Я люблю тебя. Конечно, милая моя, свет мой. Я тоже буду целовать тебя. Прости, неловко, неумело. Ну вот так случилось. Но у меня много-много любви и нежности. Так хорошо? Хорошо. Я смогу. Я буду очень стараться, потому что если бы не знал я тебя, то как не жил бы вовсе. Какая ты красивая! Какая у тебя кожа – ароматный нежный шелк. Помоги мне, не знаю, как управиться с твоим платьем. Быстрее, быстрее. Мне кажется, не могу дышать. Уплываю куда-то, легкая соломинка в водах бурной реки. Не удержаться, не…
Потом она ничего не говорила. Только легкая улыбка тронула губы Машеньки, и чуть ярче обычного порозовевшие щеки ее могли бы насторожить внимательного наблюдателя.
А я понял, что счастья настоящего прежде не знал совершенно.
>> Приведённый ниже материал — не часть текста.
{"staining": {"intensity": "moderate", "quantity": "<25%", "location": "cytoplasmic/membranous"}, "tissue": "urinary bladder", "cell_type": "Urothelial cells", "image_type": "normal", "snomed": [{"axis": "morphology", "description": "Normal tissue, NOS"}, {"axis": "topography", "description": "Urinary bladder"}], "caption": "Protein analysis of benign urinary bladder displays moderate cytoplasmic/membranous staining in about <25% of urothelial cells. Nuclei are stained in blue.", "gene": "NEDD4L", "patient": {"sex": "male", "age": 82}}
Через полчаса молчание наше было нарушено отчаянным громким стуком в дверь.
Любимые бровки нахмурились, обозначая на переносице две тонкие морщинки.
– Он, – негромко сказала Мария Дмитриевна и бросилась к порогу. – Александр Иванович, да что же вы такое делаете? Мы с Федором Михайловичем все извелись просто, вас ожидая!
– Мария Дмитриевна, – супруг ее, покачнувшись, прислонился к стене, – хорошие вести для нас. Место получено, в Кузнецке. Похлопотали за меня, конечно. Но и Исаев, знаете ли, не лыком шит, правда? Правда! Собирайтесь, матушка, в дорогу.
Кузнецк, застучало в моих висках. Это ж за сколько верст, как далеко, как ужасающе безнадежно далеко!
Неужели Мария Дмитриевна уедет?! Она уедет, а я сойду с ума, не вынести мне разлуки, обязательно сделаюсь сумасшедшим…
…«Дорогой мой Федор Михайлович, пишу я вам это письмо, и сердце мое разрывается от горя. Второго дня схоронили Александра Ивановича, и остались мы с Павлушей одни на всем белом свете. Будет ли пенсион, еще не известно. Кажется мне, что впереди только темень беспросветная. Ваша добрая дружба – единственная моя отрада посреди горя».